Очень громкая улица. Проталкиваясь сквозь толпу зевак, постепенно превращающуюся в участников беспорядков, Конев гнется под тяжестью уходящей эйфории. И его пропускают, как обычно не замечая. Толпа забыла своего предводителя и теперь милостиво выпускает из своих тисков, а он утекает сквозь камни, выдыхая вместе со спертым от запаха аэрозольных баллончиков воздухом еще и лишнее напоминание о том, что это все ненормально. Для кого-то, но только не для выбивающего из толпы гнев и воинственность наблюдающего за миром божества.
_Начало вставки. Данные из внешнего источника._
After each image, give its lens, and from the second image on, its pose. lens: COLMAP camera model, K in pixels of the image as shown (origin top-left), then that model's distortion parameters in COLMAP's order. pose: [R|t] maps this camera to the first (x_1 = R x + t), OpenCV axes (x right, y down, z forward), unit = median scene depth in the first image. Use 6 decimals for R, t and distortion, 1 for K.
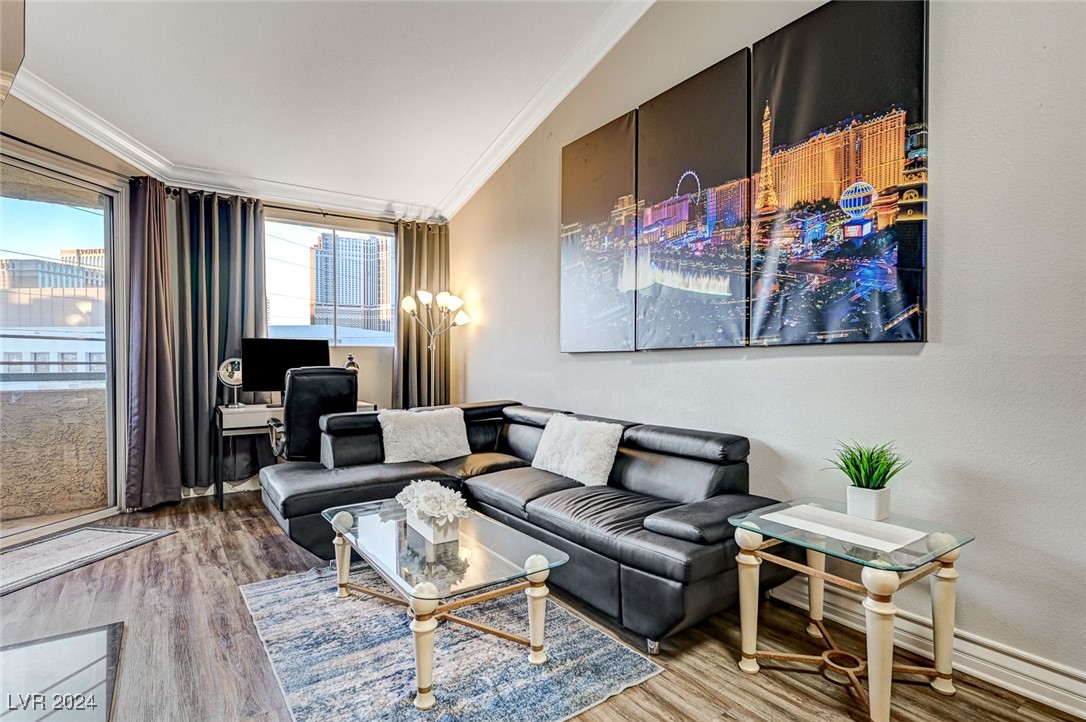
lens RADIAL K [[541.1, 0, 542.8], [0, 541.1, 367.4], [0, 0, 1]] dist [0.002316, 0.000059]
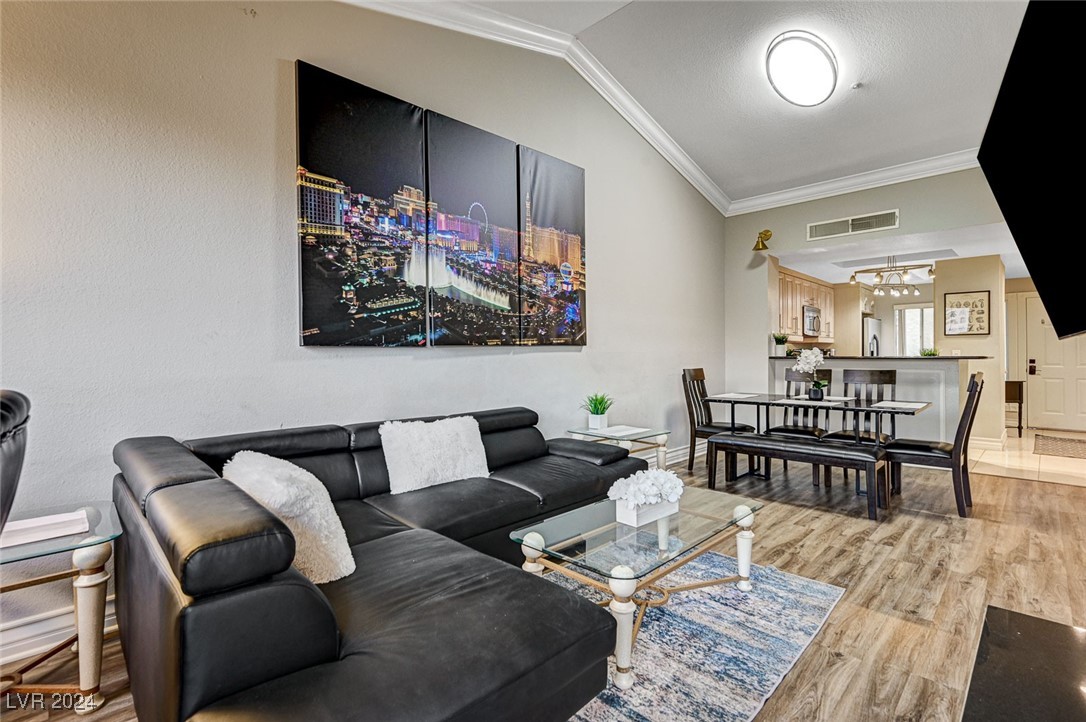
lens RADIAL K [[493.2, 0, 542.6], [0, 493.2, 353.2], [0, 0, 1]] dist [0.001257, 0.000280]
pose [[-0.165092, -0.001256, 0.986277, -0.697942], [0.017277, 0.999842, 0.004165, -0.016198], [-0.986127, 0.017728, -0.165045, 0.842426]]
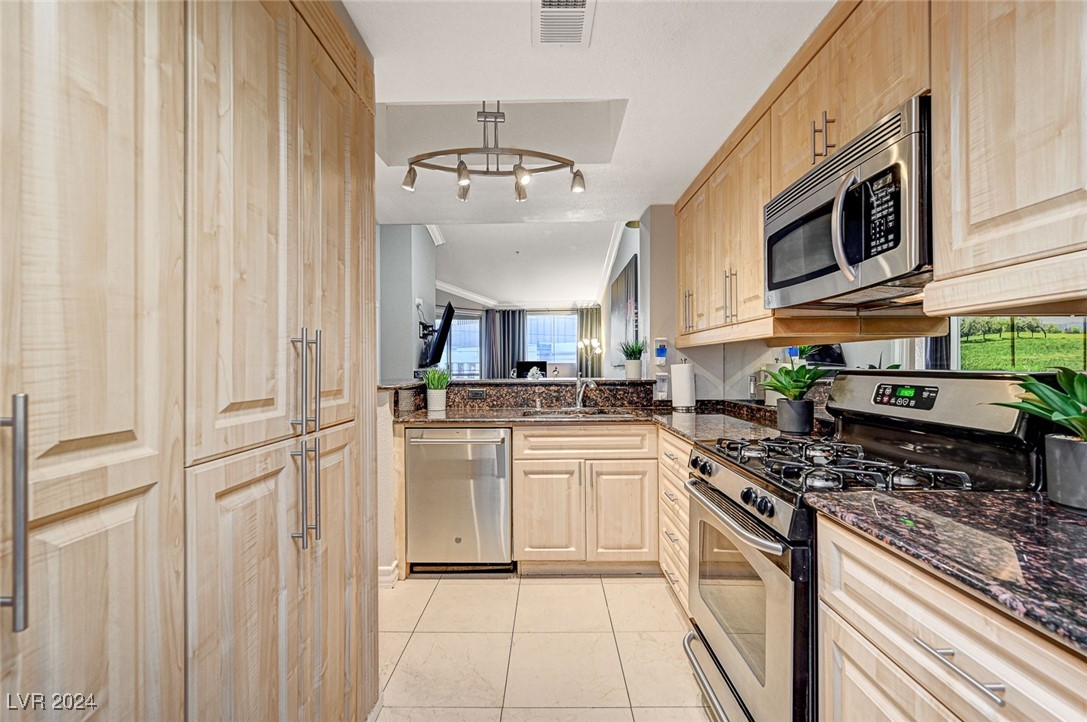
lens RADIAL K [[459.6, 0, 543.5], [0, 459.6, 361.0], [0, 0, 1]] dist [-0.000181, -0.000006]
pose [[0.814074, -0.012225, -0.580633, 1.081849], [-0.002539, 0.999694, -0.024607, 0.002506], [0.580756, 0.021506, 0.813794, -0.985018]]
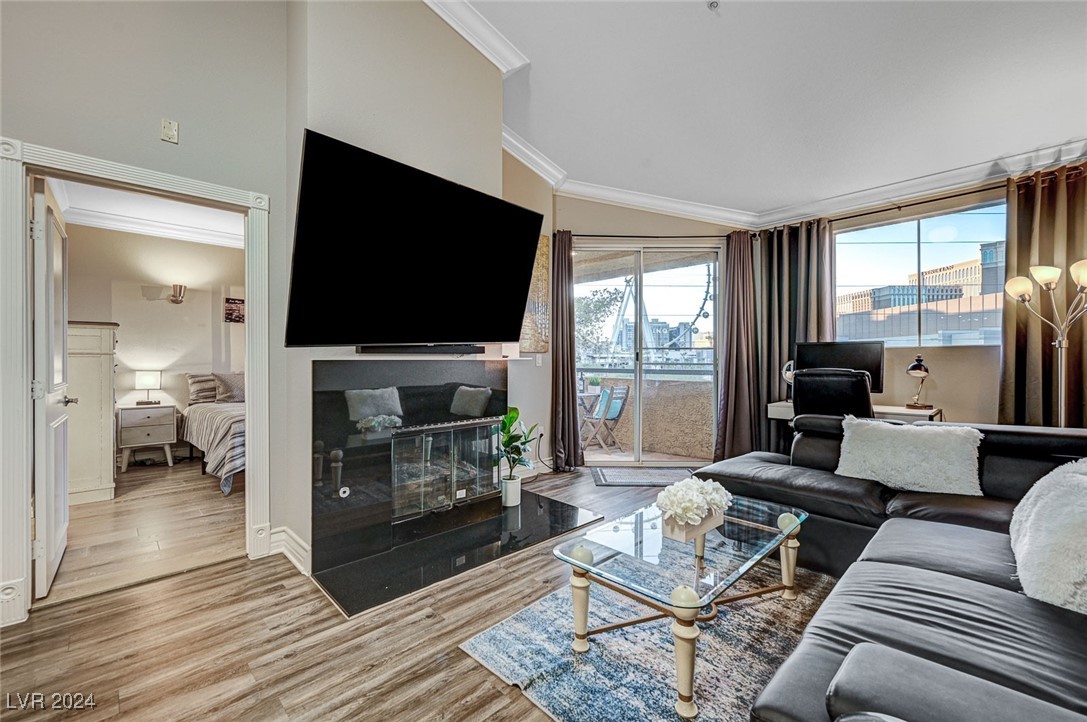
lens RADIAL K [[449.1, 0, 547.1], [0, 449.1, 361.0], [0, 0, 1]] dist [-0.001229, -0.000029]
pose [[0.163342, -0.001698, -0.986568, 0.361238], [-0.014747, 0.999883, -0.004163, -0.004228], [0.986459, 0.015229, 0.163297, 0.362892]]
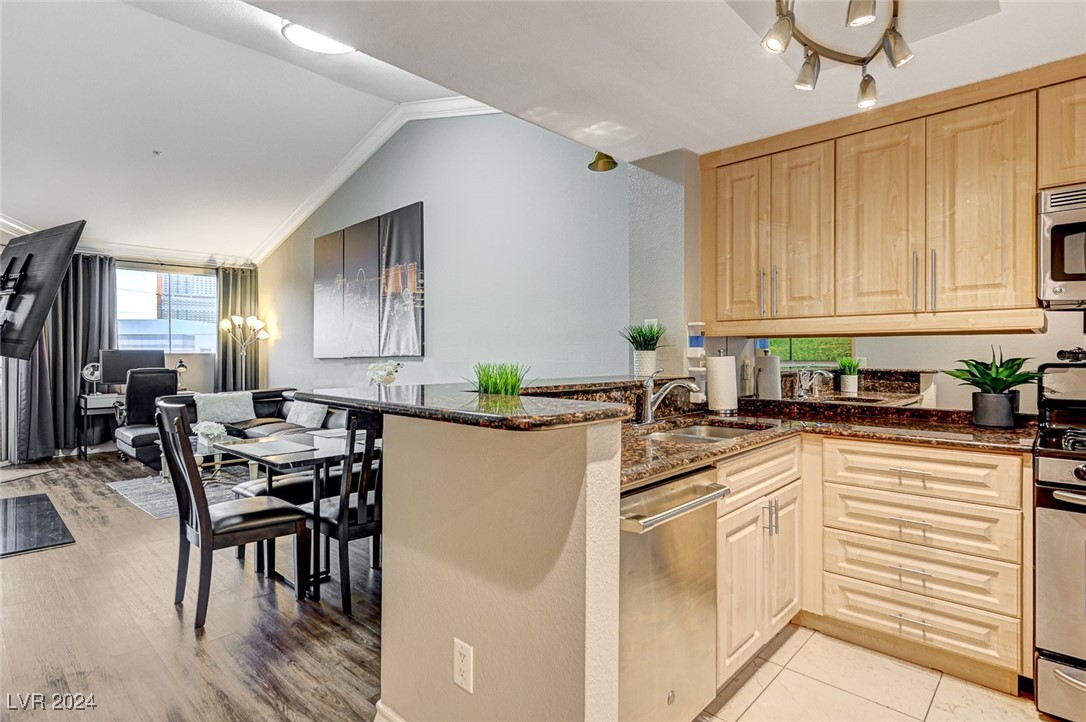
lens RADIAL K [[552.2, 0, 540.3], [0, 552.2, 355.0], [0, 0, 1]] dist [-0.001582, -0.000139]
pose [[0.979874, -0.005024, 0.199551, 0.409269], [0.008285, 0.999845, -0.015507, -0.004962], [-0.199443, 0.016849, 0.979765, -0.900727]]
Живая ухмылка на лице кажется чужой: под два метра усталости, аж за борт выплескивается, помятая одежда, вытянутые синяки под глазами и трясущиеся руки, удерживающие его от падения на асфальт, никак не сходятся с довольством. Пережевало и выплюнуло. От единого организма, в котором сотни криков сливаются в единый вой, остается только ощущение пустой оболочки. И божество может быть в миллионы раз больше разума человека, может быть в миллионы раз больше своим существом всего мира, но его вытрясет какое-то скопище бунтующих, которых он сам призвал к баррикадам. А теперь плевок на дальнюю дистанцию — ты вообще кто? Что здесь забыл? Коп? Вытащишь пистолет и будешь всех шмалять? Да пошел ты!
Идет, запахнув кожаную куртку, но не застегнув молнию, и выдыхает проклятья в сторону идущей по его следу чайки. На ее крыле пятна крови, а клюв не закрывается, исторгая нечленораздельные крики.
«Да завались ты», — по-доброму бурчит Костя внутрь своего сознания, где бредущая по шумному городу птица слышит его гораздо лучше. И может ответить, оскорбить, позабавить. Вызвать неконтролируемую улыбку, благодаря которой от него отстанут два нигера с повязками на лицах — парни, вы все равно для него на одно лицо, ха! — и позволит не сойти с ума от одиночества посреди взрывающегося города.
Что, во имя всего, происходит?
Вопрос проскакивает без ответа в голове и пропадает в сумасшедшем водовороте. Чехарда в сознании была знакома северному богу, но теперь где-то появилась дыра и он заразил весь мир. Должна была включиться совесть, но что-то она молчит, видимо, будучи просто лишним органом для искусственного существа.
Но как это бывает с охотничьими собаками, выпущенными в лес, мир сворачивается до цели и становится гораздо спокойнее и яснее. Насторожившись, Костя оглядывается, ища причину своего внезапного ощущения вторжения. Радостное вторжение, надо сказать, потому что это не знакомое родственное ощущение чужой ненависти, а просто побочное существование. С все-таки узнаваемым запахом вывернутых наизнанку человеческих пороков, праздник которых бушует вокруг.
На уровне лица Кости, что крутит головой посреди тротуара, вспыхивает дымовая шашка, и он резко жмурится, отмахивается, шатается и почти наступает на спрятанное покрывалом тело, что резко дергается. В толпе привычно кого-то задевать, толкать, давить ноги и бить локтем под ребра, но от болезненного женского стона голубоглазый северянин вздрагивает всем телом. Молча присаживается на корточки, опираясь рукой об асфальт и наклоняет голову, пытаясь разглядеть спрятанное под покрывалом тело. Человек, но с неправильными очертаниями. Зато с правильной аурой, которая встает на место посреди города, где готовы убить только за цвет твоих глаз.
— Хе-ей, Война-а, — с улыбкой и смешком в голосе окликает морщащуюся женщину, проводя рукой по ее светлым волосам. Язык не поворачивается спросить, ее ли это шоу, прославившееся на всю страну, а то и на весь мир. Косте ведь известно, что дело в нем. Не мог же он быть подвластен другому богу? Не мог. Но своими эмоциями он порой не управлял, те были сильнее, а именно с них началось столкновение с полицией. — Что ты со мной сделала? Что происходит с тобой? Не помню тебя в перьях.
А вообще, что он помнит? Костя поворачивается и ищет взглядом чайку, но та пропала. Может быть, ею была Война, по очертаниям не разобрать оперения, а нагло поднимать покрывало нельзя. Поэтому сибиряк поднимает девушку целиком, не беспокоясь на тему запаха рвоты.
— Давай-ка дойдем до переулка, а то станем жертвами революции. Опаленные и заброшенные. Здесь кто-то еще, я не узнаю его. Но меня как будто расщепило на два или на три. Я тебя всецело понимаю. Зачем-то. Почему-то. Слишком шумно. В голове. — Заворачивая существо в покрывало и свою кожаную куртку, Мир как будто сам с собой пытается разобраться.